=== Your instructions ===
Check every line below for the word "können" and copy each one that has it.

▬▬▬▬▬▬▬▬▬▬

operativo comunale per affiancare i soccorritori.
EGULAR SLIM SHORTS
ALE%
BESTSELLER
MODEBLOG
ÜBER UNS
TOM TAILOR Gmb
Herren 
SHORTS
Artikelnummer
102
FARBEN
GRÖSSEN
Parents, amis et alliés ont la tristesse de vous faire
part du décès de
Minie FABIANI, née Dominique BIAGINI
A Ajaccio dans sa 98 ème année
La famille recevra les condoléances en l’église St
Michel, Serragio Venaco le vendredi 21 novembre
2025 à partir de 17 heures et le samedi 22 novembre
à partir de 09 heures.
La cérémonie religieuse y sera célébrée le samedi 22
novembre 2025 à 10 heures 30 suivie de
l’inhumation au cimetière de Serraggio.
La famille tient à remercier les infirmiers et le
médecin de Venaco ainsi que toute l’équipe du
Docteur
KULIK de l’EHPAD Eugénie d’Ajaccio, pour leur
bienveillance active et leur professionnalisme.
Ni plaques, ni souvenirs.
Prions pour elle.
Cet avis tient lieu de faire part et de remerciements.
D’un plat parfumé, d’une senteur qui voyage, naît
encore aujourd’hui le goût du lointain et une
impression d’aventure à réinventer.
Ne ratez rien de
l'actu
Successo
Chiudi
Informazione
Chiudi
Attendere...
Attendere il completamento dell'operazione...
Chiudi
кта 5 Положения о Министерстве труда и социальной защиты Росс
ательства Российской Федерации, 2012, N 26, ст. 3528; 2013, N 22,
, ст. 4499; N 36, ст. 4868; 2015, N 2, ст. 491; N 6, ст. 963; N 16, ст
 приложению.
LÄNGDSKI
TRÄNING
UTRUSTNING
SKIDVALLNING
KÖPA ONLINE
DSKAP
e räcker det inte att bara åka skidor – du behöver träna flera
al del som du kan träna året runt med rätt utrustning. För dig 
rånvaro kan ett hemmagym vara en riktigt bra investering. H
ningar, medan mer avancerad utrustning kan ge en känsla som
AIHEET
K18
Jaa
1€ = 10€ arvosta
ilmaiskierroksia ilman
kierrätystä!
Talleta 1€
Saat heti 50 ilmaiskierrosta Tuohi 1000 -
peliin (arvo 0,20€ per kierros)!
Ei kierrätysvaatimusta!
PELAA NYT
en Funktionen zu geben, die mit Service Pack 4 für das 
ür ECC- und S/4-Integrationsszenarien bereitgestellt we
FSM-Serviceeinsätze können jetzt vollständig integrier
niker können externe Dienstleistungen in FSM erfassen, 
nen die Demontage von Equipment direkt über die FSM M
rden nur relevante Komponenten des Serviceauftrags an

▬▬▬▬▬▬▬▬▬▬

=== The completed task ===
FSM-Serviceeinsätze können jetzt vollständig integrier
niker können externe Dienstleistungen in FSM erfassen, 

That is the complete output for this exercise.